Ubuntu Natty & Unity – initial thoughts

When I heard that Ubuntu was going to move towards the Unity interface for Natty I was very skeptical that I would actually like it. A little over a year ago I ran one of the early versions of GNOME Shell on my laptop for a couple of months and I really liked it. I found the whole activities overlay with the unlimited workspaces to be a fantastic idea which worked well for my usual workflow. Since then I had been waiting for GNOME Shell to become standard in Ubuntu. So you can understand why I wasn’t very happy when I heard it was being replaced by the buggy and slow Unity interface from 10.10 which didn’t even work on my laptop!

I have no used Ubuntu Natty (11.04) for a couple of months testing out Unity and here are a couple of quick thoughts that are kinda chronological:

  • Initially it was really buggy, slow, and I didn’t like it (but keep reading)
  • I liked the idea of the sidebar launcher, although having a 14″ laptop meant I lot some of my workspace
  • The overlays weren’t really all that useful originally, but I could understand their future merit
  • When the sidebar launcher started to auto-hide I was very happy, I got my screen back :)
  • Then the NVIDIA drivers broke and I couldn’t use Unity at all… I was very unhappy
  • A while later the NVIDIA drivers and the new open source ones started working again, and I jumped back into Natty
  • Since then I have been liking all the new features that are being added and I have been convinced that it is a good way to go
  • the applications and files dashes are nice and powerful and simple to use – I really like the ‘most frequently used’ section!
  • The global application menu has grown on me, but I still don’t think it’s fantastic (I haven’t tried dual-screening yet)

Unity has come a long way since the start of the development period, and it has convinced me that it works and is powerful.
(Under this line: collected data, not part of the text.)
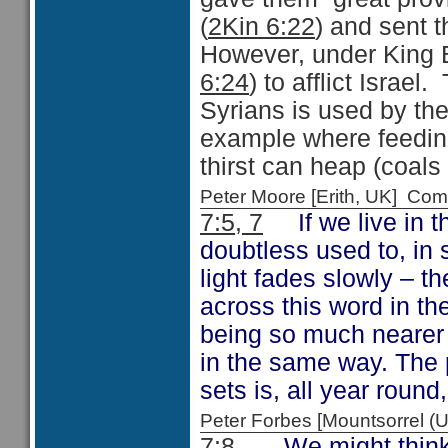
(
2Kin 6:22
) and sent
However, under King 
6:24
) to afflict Israe
Syrians is used by the
example where feedin
thirst can heap (coals
Peter Moore [Erith, UK] C
7:5, 7
If we live in t
doubtless used to, in
light fades slowly – t
across this word in th
being so much nearer t
in the same way. The 
sets is, all year round,
Peter Forbes [Mountsorrel
7:8
We might think it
I still find myself wanting the Launcher and the Dash when I am back in Maverick! I also recently checked out a live CD of GNOME Shell and it has changed too much since I last used it, and I don’t know if I like it as much any more. I didn’t spend much time with it, but it just felt more complicated and harder to use than I remember.

A curious thing though, I have been having troubles with my old desktop. Every install of Ubuntu I put on there was lagging and being pretty unresponsive. I tried 64bit and 32bit version of 10.04 LTS and 10.10. I finally decided to give Unity 2D a try to see if it would work. It was very buggy, but I booted into normal Unity and it worked really well. So now my old buggy desktop runs Unity as it’s primary OS, and works beautifully – it even runs better than my laptop, which is newer than it.

I am hoping for the day when, by default, Ubuntu will ship with these four desktop formations:

  • Unity (as default)
  • Unity 2D (for those who want Unity but can’t run it)
  • GNOME Shell (for those who’d rather it)
  • GNOME 2 (for old computers which can’t handle anything else)

Anyway, these are just my random un-organised thoughts about Ubuntu Natty & Unity. When it is properly released, I will post a proper review about it.

2 thoughts on “Ubuntu Natty & Unity – initial thoughts

  1. Unfortunately Natty is still buggy after being released. They really should have delayed this release, especially with the Unity desktop. (I don’t see why they force themselves to a 6 month schedule — if something’s not ready, don’t release it as production.)

    • I think the problem with Unity is that for lots of people it runs really nicely, but for others (like yourself) it has problems. I guess releasing it anyway gives them a wider user-base to find the bugs… which sounds a bit like Microsoft’s strategy!